SELECT diagnosis FROM patients 
  WHERE SEM_RELATED (diagnosis,
    'inverseOf(http://www.w3.org/2000/01/rdf-schema#subClassOf)',
    '<http://www.example.org/medical_terms/Immune_System_Disorder>', 
    sem_models('medical_ontology'), sem_rulebases('owlprime')) = 1;

This form causes the table column (on which the index is built) to be the first parameter to the SEM_RELATED operator, and it retrieves all rows that have a value in the DIAGNOSIS column for which Immune_System_Disorder is a subclass.

2.3.5 Using URIPREFIX When Values Are Not Stored as URIs

By default, the semantic operator support assumes that the values stored in the table are URIs. These URIs can be from different namespaces. However, if the values in the table do not have URIs, you can use the URIPREFIX keyword to specify a URI when you create the semantic index. In this case, the specified URI is prefixed to the value in the table and stored in the index structure. (One implication is that multiple URIs cannot be used).
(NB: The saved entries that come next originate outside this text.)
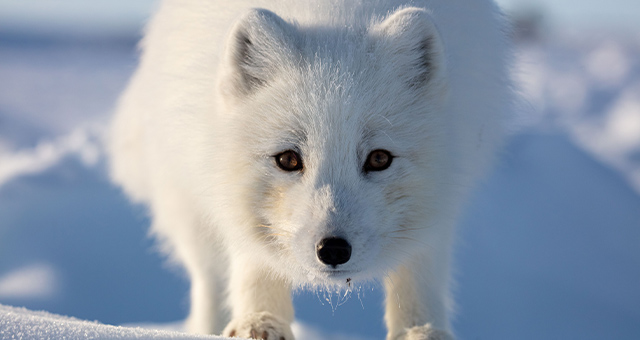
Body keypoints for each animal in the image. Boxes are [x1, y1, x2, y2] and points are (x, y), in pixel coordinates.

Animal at [107, 0, 512, 338]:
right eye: (288, 159)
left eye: (379, 159)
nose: (332, 249)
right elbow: (254, 261)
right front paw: (260, 322)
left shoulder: (445, 197)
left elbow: (419, 268)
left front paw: (419, 330)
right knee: (209, 281)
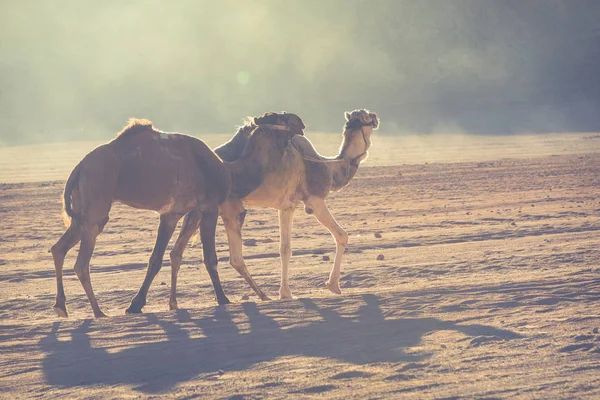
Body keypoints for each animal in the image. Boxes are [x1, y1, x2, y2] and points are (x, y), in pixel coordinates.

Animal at [51, 114, 304, 318]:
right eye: (281, 117)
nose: (301, 122)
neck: (229, 170)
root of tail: (78, 168)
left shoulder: (174, 213)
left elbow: (160, 258)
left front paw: (139, 304)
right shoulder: (209, 206)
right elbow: (209, 257)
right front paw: (223, 298)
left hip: (83, 213)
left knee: (58, 248)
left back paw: (62, 307)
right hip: (96, 202)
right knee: (81, 262)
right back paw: (98, 311)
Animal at [166, 108, 378, 306]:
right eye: (367, 117)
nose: (376, 117)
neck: (327, 167)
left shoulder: (285, 205)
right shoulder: (307, 201)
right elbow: (327, 239)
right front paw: (320, 288)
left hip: (203, 207)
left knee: (179, 251)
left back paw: (175, 303)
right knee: (224, 255)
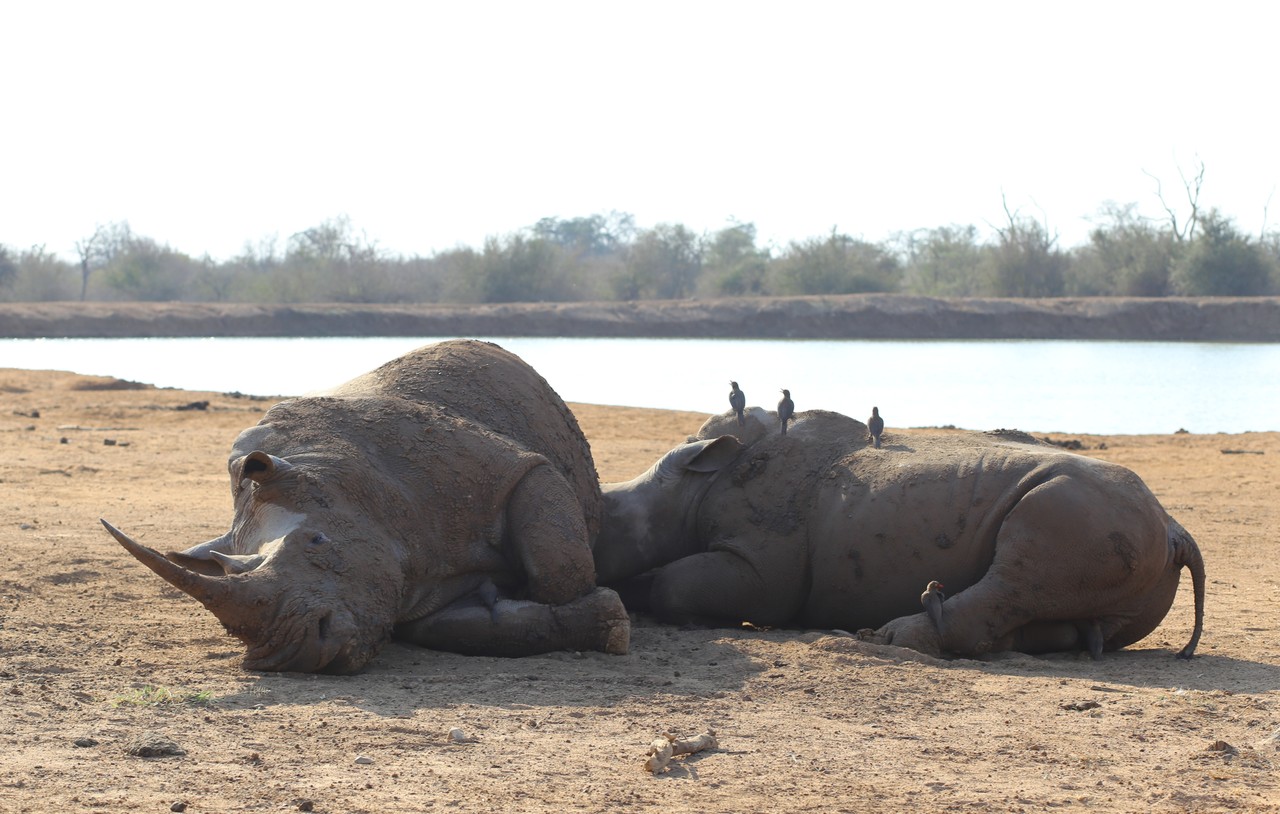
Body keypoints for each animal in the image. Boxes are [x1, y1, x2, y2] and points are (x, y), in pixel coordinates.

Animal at [103, 340, 629, 673]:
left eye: (319, 540)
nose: (293, 654)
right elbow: (459, 627)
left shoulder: (512, 469)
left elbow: (557, 570)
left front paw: (610, 627)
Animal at [594, 407, 1204, 659]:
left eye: (608, 516)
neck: (689, 490)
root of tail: (1176, 530)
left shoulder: (763, 566)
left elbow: (678, 584)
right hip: (1123, 528)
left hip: (1081, 508)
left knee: (1018, 573)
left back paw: (885, 639)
Example 2-15 creates a semantic index that uses a URI prefix.

Example 2-15 Specifying a URI Prefix During Semantic Index Creation

CREATE INDEX diagnosis_sem_idx
  ON patients (diagnosis) 
  INDEXTYPE IS MDSYS.SEM_INDEXTYPE
  PARAMETERS('URIPREFIX(<http://www.example.org/medical/>)');

The slash (/) character at the end of the URI is important, because the URI is prefixed to the table value (in the index structure) without any parsing.